*** Data provided ***

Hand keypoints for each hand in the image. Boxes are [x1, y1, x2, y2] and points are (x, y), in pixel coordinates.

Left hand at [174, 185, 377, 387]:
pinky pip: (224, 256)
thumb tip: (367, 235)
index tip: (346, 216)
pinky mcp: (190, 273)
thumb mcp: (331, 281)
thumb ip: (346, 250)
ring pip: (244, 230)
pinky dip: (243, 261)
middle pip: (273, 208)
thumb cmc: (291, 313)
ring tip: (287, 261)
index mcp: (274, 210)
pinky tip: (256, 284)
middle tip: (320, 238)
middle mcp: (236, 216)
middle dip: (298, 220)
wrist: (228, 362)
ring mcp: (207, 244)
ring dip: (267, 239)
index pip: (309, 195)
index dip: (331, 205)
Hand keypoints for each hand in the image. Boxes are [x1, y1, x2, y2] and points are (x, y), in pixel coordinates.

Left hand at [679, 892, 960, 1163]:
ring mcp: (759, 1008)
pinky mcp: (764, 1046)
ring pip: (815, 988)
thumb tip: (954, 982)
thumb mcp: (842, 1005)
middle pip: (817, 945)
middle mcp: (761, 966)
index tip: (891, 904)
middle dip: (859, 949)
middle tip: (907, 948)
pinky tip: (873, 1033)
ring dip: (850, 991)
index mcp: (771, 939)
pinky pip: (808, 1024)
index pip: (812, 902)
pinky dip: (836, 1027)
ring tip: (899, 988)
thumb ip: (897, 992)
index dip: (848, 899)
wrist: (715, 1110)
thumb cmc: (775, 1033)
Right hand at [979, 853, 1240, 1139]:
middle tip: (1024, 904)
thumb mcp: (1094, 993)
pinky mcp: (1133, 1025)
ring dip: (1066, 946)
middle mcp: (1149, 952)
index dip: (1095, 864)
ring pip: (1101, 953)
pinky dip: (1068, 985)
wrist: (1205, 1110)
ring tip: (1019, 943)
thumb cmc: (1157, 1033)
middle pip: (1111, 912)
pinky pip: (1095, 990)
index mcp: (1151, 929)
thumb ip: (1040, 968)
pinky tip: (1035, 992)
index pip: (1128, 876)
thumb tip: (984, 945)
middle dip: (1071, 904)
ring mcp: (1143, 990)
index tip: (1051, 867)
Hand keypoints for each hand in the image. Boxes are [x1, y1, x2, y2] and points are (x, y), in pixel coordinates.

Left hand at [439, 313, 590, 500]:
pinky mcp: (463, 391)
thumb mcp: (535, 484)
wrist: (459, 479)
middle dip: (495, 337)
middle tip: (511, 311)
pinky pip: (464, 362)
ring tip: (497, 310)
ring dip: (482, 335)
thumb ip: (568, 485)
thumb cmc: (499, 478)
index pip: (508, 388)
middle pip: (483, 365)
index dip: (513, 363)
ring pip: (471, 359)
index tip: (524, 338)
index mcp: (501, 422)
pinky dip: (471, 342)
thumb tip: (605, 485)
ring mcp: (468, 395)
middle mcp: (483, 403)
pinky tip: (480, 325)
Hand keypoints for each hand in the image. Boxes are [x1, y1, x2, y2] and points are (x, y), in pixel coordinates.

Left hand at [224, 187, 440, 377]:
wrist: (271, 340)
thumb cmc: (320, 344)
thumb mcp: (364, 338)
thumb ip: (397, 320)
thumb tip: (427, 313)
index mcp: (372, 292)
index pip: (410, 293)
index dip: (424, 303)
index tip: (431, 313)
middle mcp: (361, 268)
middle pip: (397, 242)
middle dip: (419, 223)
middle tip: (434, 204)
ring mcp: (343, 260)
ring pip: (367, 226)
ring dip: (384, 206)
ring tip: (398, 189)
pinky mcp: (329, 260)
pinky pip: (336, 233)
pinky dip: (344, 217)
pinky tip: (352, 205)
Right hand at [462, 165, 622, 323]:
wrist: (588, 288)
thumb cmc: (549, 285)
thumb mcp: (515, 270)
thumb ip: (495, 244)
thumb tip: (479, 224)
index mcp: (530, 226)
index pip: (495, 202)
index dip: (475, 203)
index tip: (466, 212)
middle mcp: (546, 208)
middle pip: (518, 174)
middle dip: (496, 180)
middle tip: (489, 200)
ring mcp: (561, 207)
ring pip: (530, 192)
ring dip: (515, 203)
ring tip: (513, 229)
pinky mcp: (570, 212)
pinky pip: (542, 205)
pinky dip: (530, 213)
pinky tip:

*** End of Data provided ***

Brief ▸ Set every line of the data down again, word for word.

Finished task ▸
Hand keypoints for each hand in the image. Boxes are [x1, y1, x2, y2] and points are (x, y), in pixel coordinates.

Left hand at [174, 185, 377, 387]:
pinky pip: (224, 256)
thumb tip: (367, 235)
index tip: (346, 216)
pinky mcp: (190, 273)
thumb mcp: (331, 281)
thumb ip: (346, 250)
ring pip: (244, 230)
pinky dip: (243, 261)
middle pip: (273, 208)
thumb cmc: (291, 313)
ring tip: (287, 261)
index mcp: (274, 210)
pinky tip: (256, 284)
middle tip: (320, 238)
middle mcp: (236, 216)
middle dip: (298, 220)
wrist: (228, 362)
ring mcp: (207, 244)
ring dip: (267, 239)
index pip: (309, 195)
index dip: (331, 205)
Hand keypoints for each hand in the image. Boxes are [x1, y1, x2, y2] and points are (x, y), in pixel coordinates.

Left hand at [679, 892, 960, 1163]:
ring mcp: (759, 1008)
pinky mcp: (764, 1046)
ring pip: (815, 988)
thumb tip: (954, 982)
thumb mcp: (842, 1005)
middle pip: (817, 945)
middle mcp: (761, 966)
index tip: (891, 904)
middle dip: (859, 949)
middle tip: (907, 948)
pinky tip: (873, 1033)
ring dip: (850, 991)
index mcp: (771, 939)
pinky pip: (808, 1024)
index pip: (812, 902)
pinky dip: (836, 1027)
ring tip: (899, 988)
thumb ip: (897, 992)
index dip: (848, 899)
wrist: (715, 1110)
thumb cmc: (775, 1033)
Right hand at [979, 853, 1240, 1139]:
middle tip: (1024, 904)
thumb mcp: (1094, 993)
pinky mcp: (1133, 1025)
ring dip: (1066, 946)
middle mcp: (1149, 952)
index dip: (1095, 864)
ring pip: (1101, 953)
pinky dip: (1068, 985)
wrist: (1205, 1110)
ring tip: (1019, 943)
thumb cmc: (1157, 1033)
middle pip: (1111, 912)
pinky pip: (1095, 990)
index mcp: (1151, 929)
thumb ip: (1040, 968)
pinky tip: (1035, 992)
index pip: (1128, 876)
thumb tip: (984, 945)
middle dip: (1071, 904)
ring mcp: (1143, 990)
index tip: (1051, 867)
Hand keypoints for each hand in the image. Boxes are [x1, y1, x2, y2] and points are (x, y), in pixel coordinates.

Left hand at [439, 313, 590, 500]:
pinky mcp: (463, 391)
thumb mcp: (535, 484)
wrist: (459, 479)
middle dip: (495, 337)
middle tip: (511, 311)
pinky pip: (464, 362)
ring tip: (497, 310)
ring dip: (482, 335)
thumb ip: (568, 485)
thumb cmc: (499, 478)
index pip: (508, 388)
middle pip: (483, 365)
index dip: (513, 363)
ring pip: (471, 359)
index tip: (524, 338)
index mcp: (501, 422)
pinky dip: (471, 342)
thumb tip: (605, 485)
ring mcp: (468, 395)
middle mcp: (483, 403)
pinky tip: (480, 325)
Hand keypoints for each hand in the image. Boxes are [x1, y1, x2, y2] and points are (x, y), in pixel coordinates.

Left hand at [224, 187, 440, 377]:
wrist: (271, 340)
thumb cmc: (320, 344)
thumb mcp: (364, 338)
thumb ip: (397, 320)
thumb tip: (427, 313)
index mcp: (372, 292)
index pip: (410, 293)
index dip: (424, 303)
index tip: (431, 313)
middle mcp: (361, 268)
middle pip: (397, 242)
middle dip: (419, 223)
middle tip: (434, 204)
ring mcp: (343, 260)
ring pip: (367, 226)
ring dip: (384, 206)
ring tip: (398, 189)
pinky mcp: (329, 260)
pinky pip: (336, 233)
pinky dip: (344, 217)
pinky tip: (352, 205)
Right hand at [462, 165, 622, 323]:
wrist: (588, 288)
thumb cmc: (549, 285)
thumb mcp: (515, 270)
thumb ip: (495, 244)
thumb tip: (479, 224)
index mcp: (530, 226)
index pip: (495, 202)
index dip: (475, 203)
index tip: (466, 212)
middle mcp: (546, 208)
middle pip: (518, 174)
middle dip: (496, 180)
middle tip: (489, 200)
ring mcp: (561, 207)
ring pip: (530, 192)
ring dip: (515, 203)
ring tip: (513, 229)
pinky mcp: (570, 212)
pinky pip: (542, 205)
pinky dip: (530, 213)
pinky tip:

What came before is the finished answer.